Canonical Noise Distributions and Private Hypothesis Tests
This work addresses the challenge of achieving optimal privacy-preserving statistical inference for data analysts and researchers, offering a novel theoretical foundation and practical tools within the f-DP framework, though it is incremental in building upon existing DP generalizations.
The paper tackles the problem of designing optimal privacy mechanisms within the f-DP framework by introducing canonical noise distributions (CNDs), which enable lossless privacy guarantees and applications to private hypothesis testing, resulting in more powerful and accurate tests compared to existing methods, such as showing empirical improvements in power and type I error accuracy for specific DP cases.

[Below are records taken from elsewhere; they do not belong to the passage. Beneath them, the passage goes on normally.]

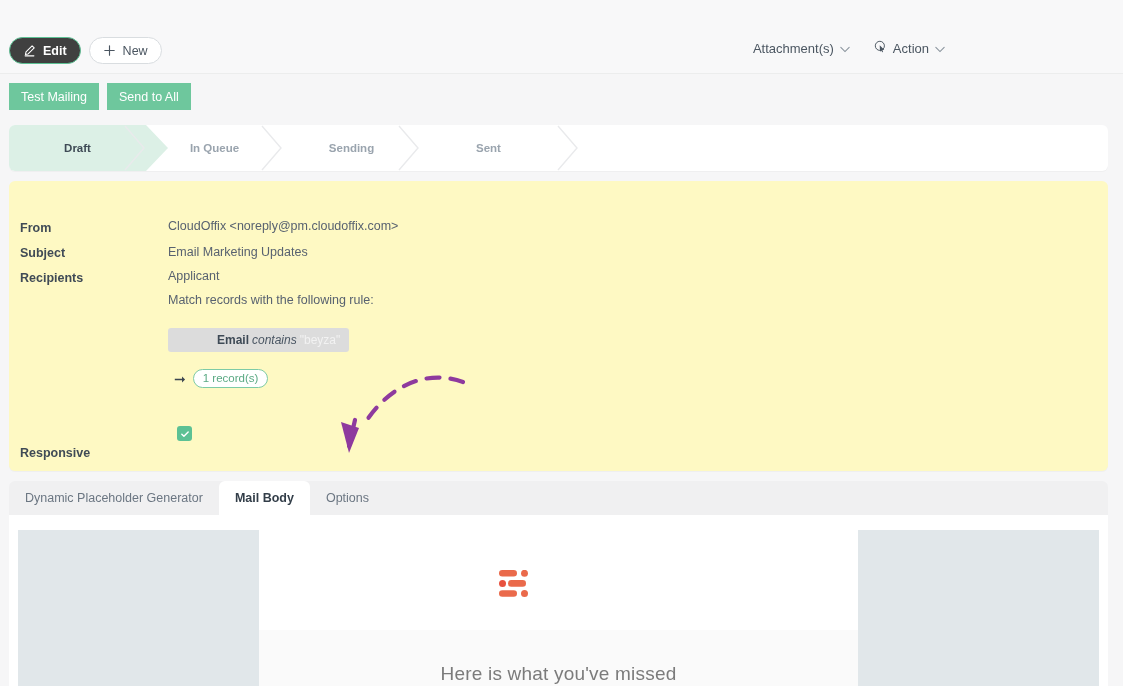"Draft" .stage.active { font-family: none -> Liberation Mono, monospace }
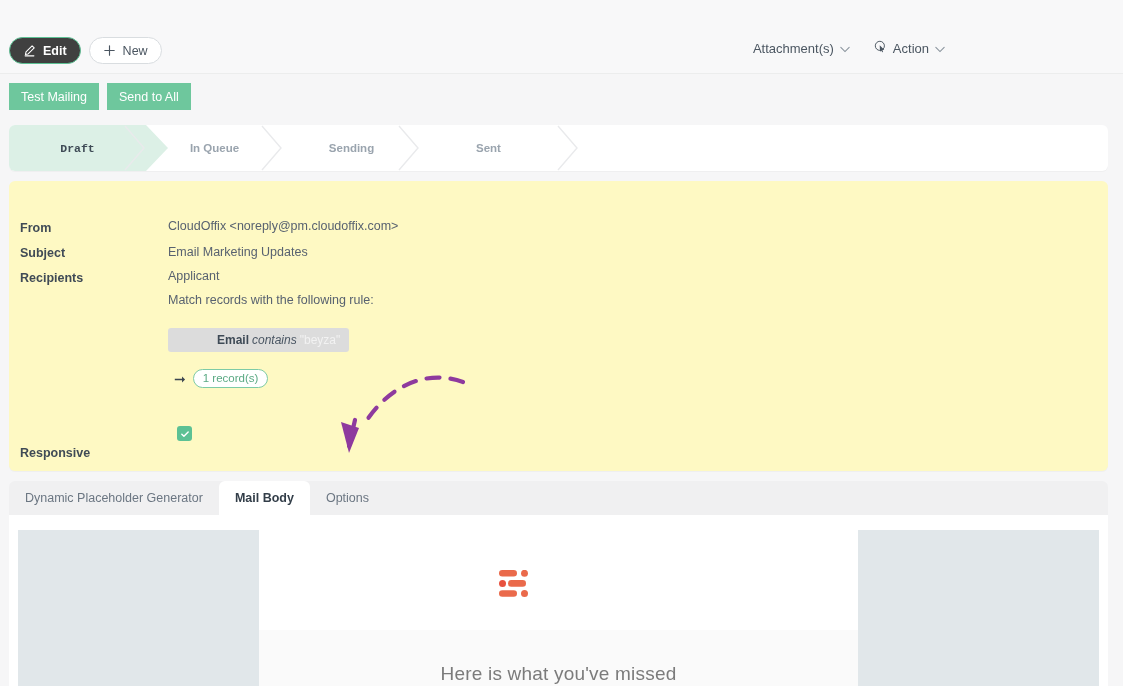"In Queue" div.stage { html: <div> <span>In Queue</span> <span> <svg> <path></path> </svg> </span> </div> -> none }
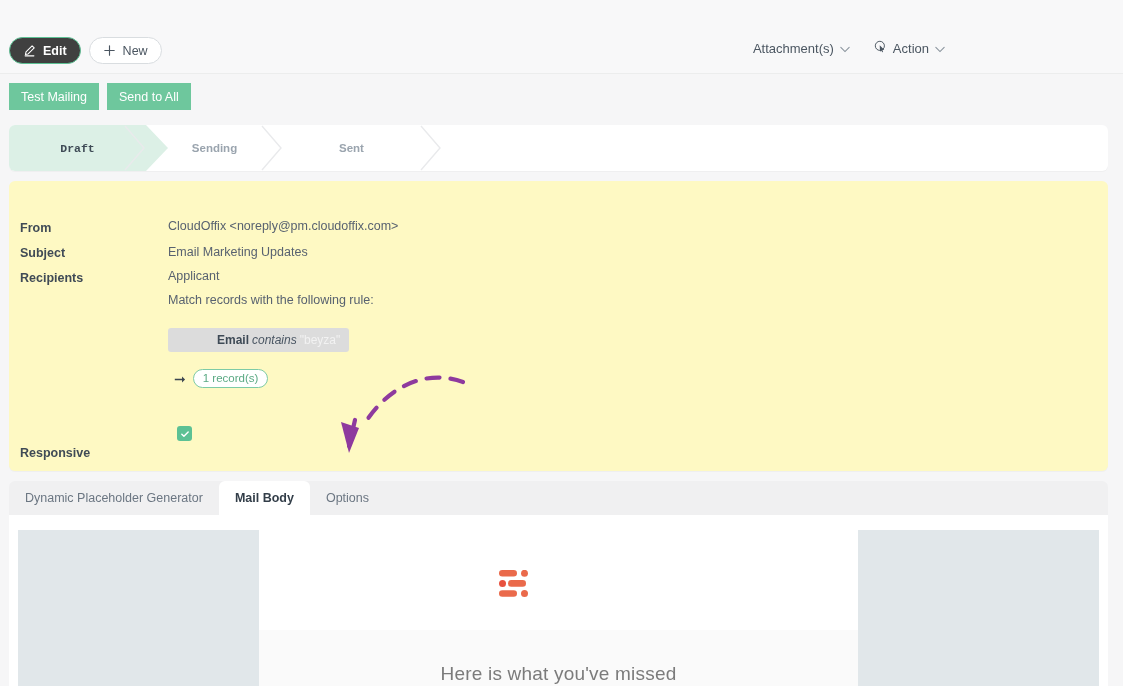"Dynamic Placeholder Generator" div.tab { order: before "Mail Body" -> after "Mail Body" }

$f$-DP has recently been proposed as a generalization of differential privacy allowing a lossless analysis of composition, post-processing, and privacy amplification via subsampling. In the setting of $f$-DP, we propose the concept of a canonical noise distribution (CND), the first mechanism designed for an arbitrary $f$-DP guarantee. The notion of CND captures whether an additive privacy mechanism perfectly matches the privacy guarantee of a given $f$. We prove that a CND always exists, and give a construction that produces a CND for any $f$. We show that private hypothesis tests are intimately related to CNDs, allowing for the release of private $p$-values at no additional privacy cost as well as the construction of uniformly most powerful (UMP) tests for binary data, within the general $f$-DP framework. We apply our techniques to the problem of difference of proportions testing, and construct a UMP unbiased (UMPU) "semi-private" test which upper bounds the performance of any $f$-DP test. Using this as a benchmark we propose a private test, based on the inversion of characteristic functions, which allows for optimal inference for the two population parameters and is nearly as powerful as the semi-private UMPU. When specialized to the case of $(ε,0)$-DP, we show empirically that our proposed test is more powerful than any $(ε/\sqrt 2)$-DP test and has more accurate type I errors than the classic normal approximation test.